→ **PASSAGE FOR REVIEW**
◆ ◆ ◆ ◆ ◆

DEPARTMENT OF JUSTICE COMPLAINT NUMBER 204-86-49
This matter was initiated by a complaint filed under title II of the Americans with Disabilities Act (ADA), 42 U.S.C. Ð 12131-12134, with the United States Department of Justice against the Wisconsin State Patrol (State Patrol). The complaint was received by the Civil Rights Division of the Department of Justice, under the authority of 28 C.F.R. Part 35, Subpart F.
The complainant, who is deaf, alleged that he was stopped by two State Patrol officers, on July 13, 1995, after screeching his automobile tires going into a gas station in the Wisconsin Dells area. The complainant alleges that the officers improperly handled the stop in several ways, including that the officers initially refused several requests to provide him with a pen and paper when they were trying to communicate with him, that they pulled him from his vehicle into their patrol car without providing him with an explanation or reading him his Miranda rights, that they blocked the path between him and his traveling companion, who is deaf, when he was trying to communicate with her through sign language, and that they threatened to handcuff him if he continued attempting to sign. After more than 45 minutes, the complainant alleges that the police officers allowed him to leave without issuing a citation or taking any other disciplinary action.
The Department of Justice is authorized under 28 C.F.R. Part 35, Subpart F, to investigate fully the allegations of the complaint in this matter to determine whether the State Patrol complied with title II of the ADA and the Justice Department's implementing regulation; issue findings; and, where appropriate, negotiate and secure voluntary compliance agreements. Furthermore, the Attorney General is authorized under 42 U.S.C. 12133, to bring civil action enforcing title II of the ADA should the Department of Justice fail to secure voluntary compliance
pursuant to Subpart F. In consideration of the terms of this Agreement as set forth below, the Attorney General agrees to refrain from undertaking further investigation or from filing civil suit in this matter.
The parties to this Agreement are the United States of America and the State Patrol. The parties agree that this Agreement is not an admission of violation and should not be construed as an admission by the State Patrol of any violation.
In the interests of securing compliance by voluntary means, the parties hereby agree as follows:
- The ADA applies to the State Patrol, which is a public entity as defined in the Department of Justice's regulation implementing title II. 28 C.F.R. 35.104.
- The subject of this Settlement Agreement is a State Patrol written policy, a copy of which is attached, that requires that in those situations where the provision of interpreting services is necessary to ensure effective communication, the State Patrol will, in most cases, secure qualified interpreting services. Copies of this policy will also appear in the State Patrol's official operations manual beginning with the next edition printed following the date of this Settlement Agreement.
- In order to ensure effective communication with members of the public who are deaf or hard of hearing in State Patrol programs, activities, and services, the State Patrol agrees:
- To provide, at State Patrol expense, appropriate auxiliary aids and services, including qualified sign language interpreters, when necessary to afford a qualified individual with a disability an equal opportunity to participate in, and enjoy the benefits of, a service, program, or activity conducted by the State Patrol.
- To give primary consideration to the requests of the individuals with disabilities, in determining what type of auxiliary aid or service is necessary.

◆ ◆ ◆ ◆ ◆

→ **REQUIRED ACTION**
Please quote the settlement agreement word for word from "- To give primary" to "service is necessary.". The listing that comes next is separate material and has no connection to the settlement agreement.

◆ ◆ ◆ ◆ ◆

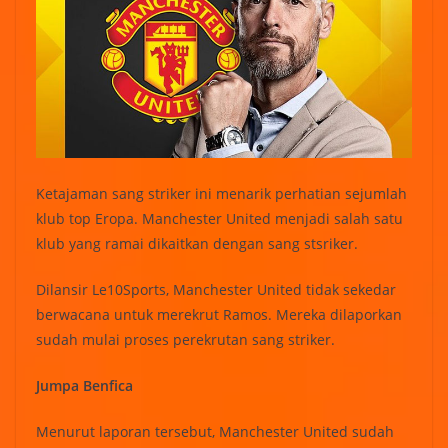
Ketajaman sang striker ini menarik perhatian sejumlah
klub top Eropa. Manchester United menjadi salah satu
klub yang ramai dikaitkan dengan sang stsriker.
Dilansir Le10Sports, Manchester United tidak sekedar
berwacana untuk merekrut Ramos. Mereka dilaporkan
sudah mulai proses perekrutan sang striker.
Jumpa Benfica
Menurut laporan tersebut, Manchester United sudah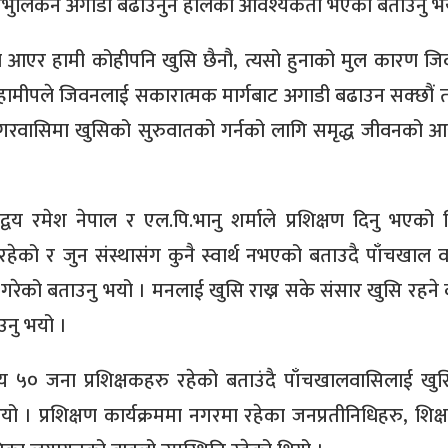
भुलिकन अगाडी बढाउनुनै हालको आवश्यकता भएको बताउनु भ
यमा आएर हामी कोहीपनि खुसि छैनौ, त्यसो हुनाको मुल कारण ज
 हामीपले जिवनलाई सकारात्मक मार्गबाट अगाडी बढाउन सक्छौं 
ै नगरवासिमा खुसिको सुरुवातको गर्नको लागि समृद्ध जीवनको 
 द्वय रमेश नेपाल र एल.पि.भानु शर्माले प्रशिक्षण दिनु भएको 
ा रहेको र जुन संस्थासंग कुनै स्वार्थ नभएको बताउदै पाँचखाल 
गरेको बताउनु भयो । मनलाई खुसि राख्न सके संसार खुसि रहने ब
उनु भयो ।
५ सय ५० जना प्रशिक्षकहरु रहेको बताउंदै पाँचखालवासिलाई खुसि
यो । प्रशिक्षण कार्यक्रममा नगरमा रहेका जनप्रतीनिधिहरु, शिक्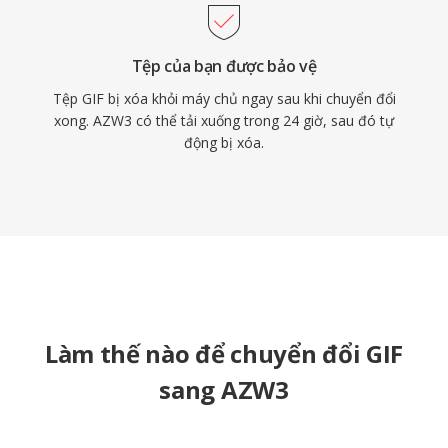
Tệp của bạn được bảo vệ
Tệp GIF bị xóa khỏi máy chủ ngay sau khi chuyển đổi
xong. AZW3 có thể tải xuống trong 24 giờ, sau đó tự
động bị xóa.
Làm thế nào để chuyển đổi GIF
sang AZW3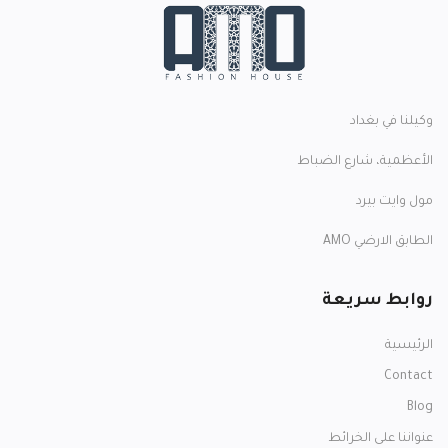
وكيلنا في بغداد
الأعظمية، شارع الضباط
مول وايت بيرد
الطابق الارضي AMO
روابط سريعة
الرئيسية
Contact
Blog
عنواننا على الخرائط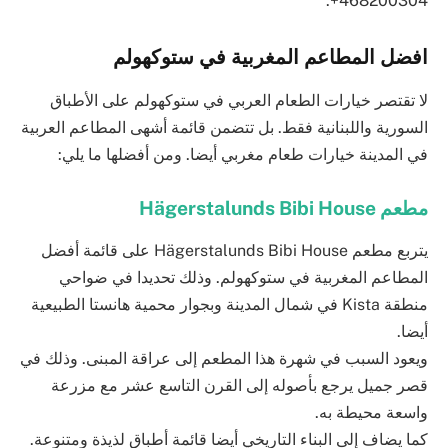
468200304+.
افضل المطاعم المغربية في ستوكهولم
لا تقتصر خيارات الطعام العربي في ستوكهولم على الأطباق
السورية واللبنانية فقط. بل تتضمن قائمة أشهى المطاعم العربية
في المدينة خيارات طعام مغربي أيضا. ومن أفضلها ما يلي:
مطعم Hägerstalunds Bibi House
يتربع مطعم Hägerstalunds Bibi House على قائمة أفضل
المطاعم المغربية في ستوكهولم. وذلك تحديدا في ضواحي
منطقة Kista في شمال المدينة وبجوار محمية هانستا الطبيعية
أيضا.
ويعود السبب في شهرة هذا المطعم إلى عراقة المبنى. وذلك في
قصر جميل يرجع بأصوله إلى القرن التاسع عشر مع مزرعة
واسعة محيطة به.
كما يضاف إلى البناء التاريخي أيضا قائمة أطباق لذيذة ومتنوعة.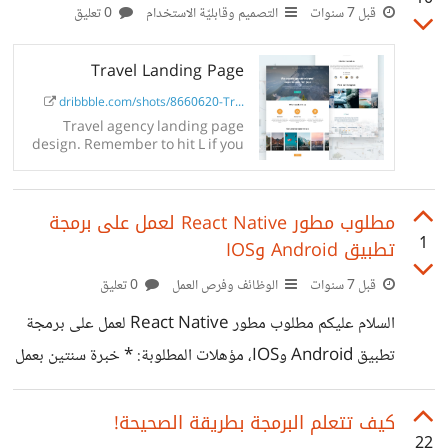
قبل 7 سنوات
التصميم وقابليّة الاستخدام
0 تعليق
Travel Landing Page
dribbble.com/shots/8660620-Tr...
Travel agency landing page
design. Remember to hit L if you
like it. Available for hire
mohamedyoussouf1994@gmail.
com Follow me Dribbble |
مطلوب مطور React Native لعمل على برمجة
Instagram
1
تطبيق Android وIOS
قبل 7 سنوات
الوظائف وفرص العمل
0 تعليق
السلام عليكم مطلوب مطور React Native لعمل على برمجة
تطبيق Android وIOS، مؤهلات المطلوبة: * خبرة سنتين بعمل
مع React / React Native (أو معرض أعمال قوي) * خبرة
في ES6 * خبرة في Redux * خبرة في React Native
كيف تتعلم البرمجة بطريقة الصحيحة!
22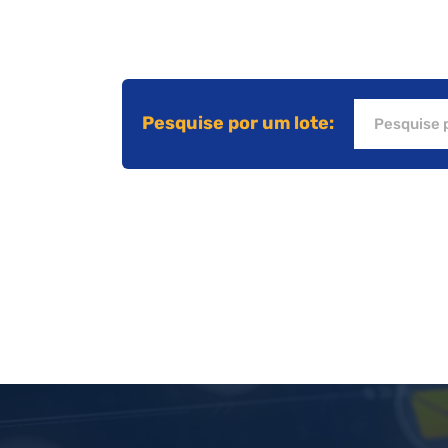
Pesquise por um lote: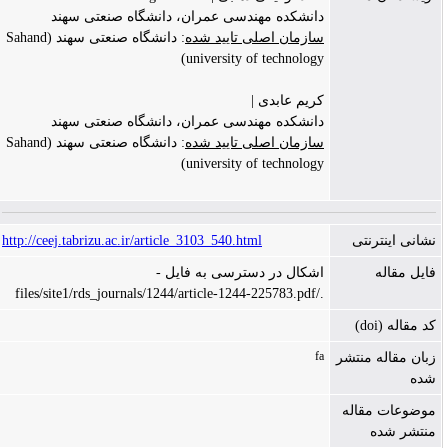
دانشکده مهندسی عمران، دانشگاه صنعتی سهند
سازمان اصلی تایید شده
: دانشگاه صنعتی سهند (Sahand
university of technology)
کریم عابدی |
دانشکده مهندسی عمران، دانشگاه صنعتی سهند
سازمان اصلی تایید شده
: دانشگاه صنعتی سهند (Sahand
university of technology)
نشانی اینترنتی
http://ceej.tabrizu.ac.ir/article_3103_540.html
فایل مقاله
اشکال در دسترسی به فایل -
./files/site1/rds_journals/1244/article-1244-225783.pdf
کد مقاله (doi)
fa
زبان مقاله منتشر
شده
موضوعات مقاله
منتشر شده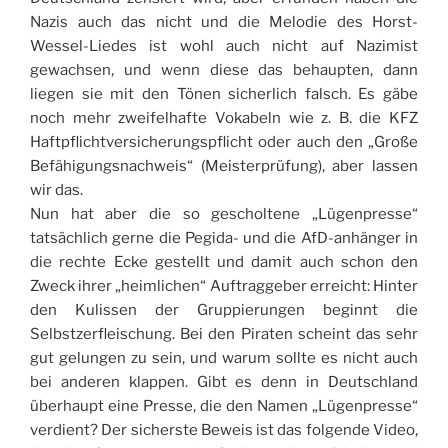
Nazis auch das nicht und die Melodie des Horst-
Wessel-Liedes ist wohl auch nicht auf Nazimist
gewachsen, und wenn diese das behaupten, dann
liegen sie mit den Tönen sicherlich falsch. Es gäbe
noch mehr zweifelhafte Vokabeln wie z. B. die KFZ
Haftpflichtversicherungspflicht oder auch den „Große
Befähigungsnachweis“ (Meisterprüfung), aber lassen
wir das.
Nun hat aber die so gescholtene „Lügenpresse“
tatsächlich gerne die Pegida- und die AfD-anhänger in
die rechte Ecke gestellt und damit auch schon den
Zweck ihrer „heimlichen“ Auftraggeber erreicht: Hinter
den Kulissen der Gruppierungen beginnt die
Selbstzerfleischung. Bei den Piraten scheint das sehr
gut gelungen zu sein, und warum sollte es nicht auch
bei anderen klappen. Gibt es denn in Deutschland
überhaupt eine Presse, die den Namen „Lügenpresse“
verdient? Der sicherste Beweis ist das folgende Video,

◆ ◆ ◆ ◆ ◆

→ **REPLY TO THE TASK**
- To give primary consideration to the requests of the individuals with disabilities, in determining what type of auxiliary aid or service is necessary.